Collected data entries:
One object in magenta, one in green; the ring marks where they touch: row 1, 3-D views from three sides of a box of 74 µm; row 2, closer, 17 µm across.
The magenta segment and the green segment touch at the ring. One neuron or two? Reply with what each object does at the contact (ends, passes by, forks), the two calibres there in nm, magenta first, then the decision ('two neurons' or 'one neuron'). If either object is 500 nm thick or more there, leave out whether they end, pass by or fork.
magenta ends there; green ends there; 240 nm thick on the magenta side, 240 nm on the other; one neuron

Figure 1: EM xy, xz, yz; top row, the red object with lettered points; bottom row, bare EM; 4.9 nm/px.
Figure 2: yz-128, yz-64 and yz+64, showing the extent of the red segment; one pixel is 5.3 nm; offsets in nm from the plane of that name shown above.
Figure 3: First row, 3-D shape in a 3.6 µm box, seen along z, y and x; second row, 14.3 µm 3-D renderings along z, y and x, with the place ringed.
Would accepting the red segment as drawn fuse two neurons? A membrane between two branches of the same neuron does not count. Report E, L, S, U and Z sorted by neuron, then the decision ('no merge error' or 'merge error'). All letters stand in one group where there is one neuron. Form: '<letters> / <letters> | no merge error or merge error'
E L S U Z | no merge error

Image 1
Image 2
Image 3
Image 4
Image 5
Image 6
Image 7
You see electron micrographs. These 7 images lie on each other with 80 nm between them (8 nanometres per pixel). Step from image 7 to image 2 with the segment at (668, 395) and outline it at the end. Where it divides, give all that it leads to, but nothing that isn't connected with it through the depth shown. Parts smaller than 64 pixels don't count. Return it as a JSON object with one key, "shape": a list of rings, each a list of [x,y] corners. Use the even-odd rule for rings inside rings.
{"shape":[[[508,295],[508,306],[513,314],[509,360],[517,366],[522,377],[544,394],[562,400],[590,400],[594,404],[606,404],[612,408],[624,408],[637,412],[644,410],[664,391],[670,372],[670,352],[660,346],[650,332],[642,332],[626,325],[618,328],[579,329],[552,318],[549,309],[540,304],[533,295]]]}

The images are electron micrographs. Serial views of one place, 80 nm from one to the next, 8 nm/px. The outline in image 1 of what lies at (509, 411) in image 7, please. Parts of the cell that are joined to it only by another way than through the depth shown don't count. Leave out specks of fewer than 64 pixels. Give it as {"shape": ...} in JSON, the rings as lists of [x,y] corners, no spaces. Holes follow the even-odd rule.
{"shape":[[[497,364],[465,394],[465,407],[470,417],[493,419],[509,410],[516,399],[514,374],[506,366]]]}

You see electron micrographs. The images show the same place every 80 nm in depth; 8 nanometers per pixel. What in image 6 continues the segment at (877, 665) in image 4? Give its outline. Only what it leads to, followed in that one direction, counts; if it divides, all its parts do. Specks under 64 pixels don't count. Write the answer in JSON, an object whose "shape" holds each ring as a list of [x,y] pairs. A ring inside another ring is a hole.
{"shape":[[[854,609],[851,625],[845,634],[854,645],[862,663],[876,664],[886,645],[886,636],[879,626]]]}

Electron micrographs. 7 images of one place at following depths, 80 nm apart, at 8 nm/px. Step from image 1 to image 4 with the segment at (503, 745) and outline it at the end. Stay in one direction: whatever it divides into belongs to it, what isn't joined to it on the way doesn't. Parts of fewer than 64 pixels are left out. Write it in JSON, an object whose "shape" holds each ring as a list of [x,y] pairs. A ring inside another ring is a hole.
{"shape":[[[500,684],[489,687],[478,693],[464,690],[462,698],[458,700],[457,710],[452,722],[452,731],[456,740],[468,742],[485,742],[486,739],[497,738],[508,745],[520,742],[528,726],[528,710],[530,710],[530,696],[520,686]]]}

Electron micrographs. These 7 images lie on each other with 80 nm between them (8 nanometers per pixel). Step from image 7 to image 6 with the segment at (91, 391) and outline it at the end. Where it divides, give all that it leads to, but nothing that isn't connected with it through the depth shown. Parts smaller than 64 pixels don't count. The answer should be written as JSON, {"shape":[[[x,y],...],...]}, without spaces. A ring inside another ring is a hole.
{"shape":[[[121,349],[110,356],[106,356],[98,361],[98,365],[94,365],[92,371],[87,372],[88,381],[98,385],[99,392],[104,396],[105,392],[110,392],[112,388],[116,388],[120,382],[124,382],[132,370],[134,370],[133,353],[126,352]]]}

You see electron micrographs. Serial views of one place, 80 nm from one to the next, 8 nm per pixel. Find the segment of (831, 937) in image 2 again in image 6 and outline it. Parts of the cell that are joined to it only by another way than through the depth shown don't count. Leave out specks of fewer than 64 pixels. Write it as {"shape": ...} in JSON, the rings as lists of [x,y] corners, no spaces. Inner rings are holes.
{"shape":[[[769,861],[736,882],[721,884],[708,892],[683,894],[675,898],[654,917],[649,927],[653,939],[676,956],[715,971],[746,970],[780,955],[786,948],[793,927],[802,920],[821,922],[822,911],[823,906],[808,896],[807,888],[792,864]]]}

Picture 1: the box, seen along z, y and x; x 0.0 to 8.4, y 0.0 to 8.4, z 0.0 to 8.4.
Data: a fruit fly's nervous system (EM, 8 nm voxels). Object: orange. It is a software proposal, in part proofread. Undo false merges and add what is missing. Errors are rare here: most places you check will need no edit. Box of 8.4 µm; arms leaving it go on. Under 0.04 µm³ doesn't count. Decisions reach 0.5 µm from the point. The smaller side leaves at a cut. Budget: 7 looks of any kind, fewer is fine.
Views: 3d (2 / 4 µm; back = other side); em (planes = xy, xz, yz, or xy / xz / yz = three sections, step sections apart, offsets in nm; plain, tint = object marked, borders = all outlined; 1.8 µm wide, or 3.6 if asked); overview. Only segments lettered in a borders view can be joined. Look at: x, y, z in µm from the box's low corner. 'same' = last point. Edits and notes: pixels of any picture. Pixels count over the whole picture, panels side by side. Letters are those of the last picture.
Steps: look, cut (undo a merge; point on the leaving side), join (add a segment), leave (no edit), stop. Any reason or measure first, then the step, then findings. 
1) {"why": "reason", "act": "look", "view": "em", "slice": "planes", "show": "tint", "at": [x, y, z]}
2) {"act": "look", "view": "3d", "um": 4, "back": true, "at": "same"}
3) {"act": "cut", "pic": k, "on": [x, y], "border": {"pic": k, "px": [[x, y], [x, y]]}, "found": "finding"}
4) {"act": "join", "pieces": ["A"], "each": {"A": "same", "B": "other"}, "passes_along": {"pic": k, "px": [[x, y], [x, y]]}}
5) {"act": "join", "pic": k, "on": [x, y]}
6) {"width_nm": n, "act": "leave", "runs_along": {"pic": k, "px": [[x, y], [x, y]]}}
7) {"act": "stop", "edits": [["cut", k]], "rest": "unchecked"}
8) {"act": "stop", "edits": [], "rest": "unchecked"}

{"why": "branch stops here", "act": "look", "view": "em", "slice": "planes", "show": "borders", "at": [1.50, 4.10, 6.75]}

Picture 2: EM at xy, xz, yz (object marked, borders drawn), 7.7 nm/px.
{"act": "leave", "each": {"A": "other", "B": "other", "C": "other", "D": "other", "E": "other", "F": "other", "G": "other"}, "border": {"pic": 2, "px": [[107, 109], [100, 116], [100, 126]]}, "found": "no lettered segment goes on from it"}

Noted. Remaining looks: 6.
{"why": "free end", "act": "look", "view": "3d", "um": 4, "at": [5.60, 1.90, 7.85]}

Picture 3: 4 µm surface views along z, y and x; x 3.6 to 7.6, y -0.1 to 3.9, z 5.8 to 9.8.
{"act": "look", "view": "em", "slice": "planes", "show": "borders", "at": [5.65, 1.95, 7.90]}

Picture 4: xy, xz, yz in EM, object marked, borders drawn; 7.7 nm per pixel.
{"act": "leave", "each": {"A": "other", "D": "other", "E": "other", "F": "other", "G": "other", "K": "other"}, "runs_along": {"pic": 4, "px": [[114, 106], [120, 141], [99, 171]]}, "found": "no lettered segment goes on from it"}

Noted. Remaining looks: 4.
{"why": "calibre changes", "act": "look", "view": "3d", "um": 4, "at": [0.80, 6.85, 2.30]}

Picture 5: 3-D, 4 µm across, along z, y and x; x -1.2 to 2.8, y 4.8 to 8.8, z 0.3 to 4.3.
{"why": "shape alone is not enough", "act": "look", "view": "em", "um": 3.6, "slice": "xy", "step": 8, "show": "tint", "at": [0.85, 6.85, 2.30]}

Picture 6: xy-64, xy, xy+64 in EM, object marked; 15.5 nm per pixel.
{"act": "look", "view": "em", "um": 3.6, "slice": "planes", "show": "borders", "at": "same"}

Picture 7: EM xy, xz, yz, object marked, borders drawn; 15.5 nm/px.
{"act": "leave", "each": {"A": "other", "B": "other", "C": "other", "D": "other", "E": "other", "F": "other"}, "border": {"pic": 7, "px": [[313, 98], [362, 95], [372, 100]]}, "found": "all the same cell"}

[WORK INSTRUCTION] The expected result is a copy of each line in the records where "offsets" appears.

[SOLUTION BELOW]
Figure 2: yz-128, yz-64 and yz+64, showing the extent of the red segment; one pixel is 5.3 nm; offsets in nm from the plane of that name shown above.
Views: 3d (2 / 4 µm; back = other side); em (planes = xy, xz, yz, or xy / xz / yz = three sections, step sections apart, offsets in nm; plain, tint = object marked, borders = all outlined; 1.8 µm wide, or 3.6 if asked); overview. Only segments lettered in a borders view can be joined. Look at: x, y, z in µm from the box's low corner. 'same' = last point. Edits and notes: pixels of any picture. Pixels count over the whole picture, panels side by side. Letters are those of the last picture.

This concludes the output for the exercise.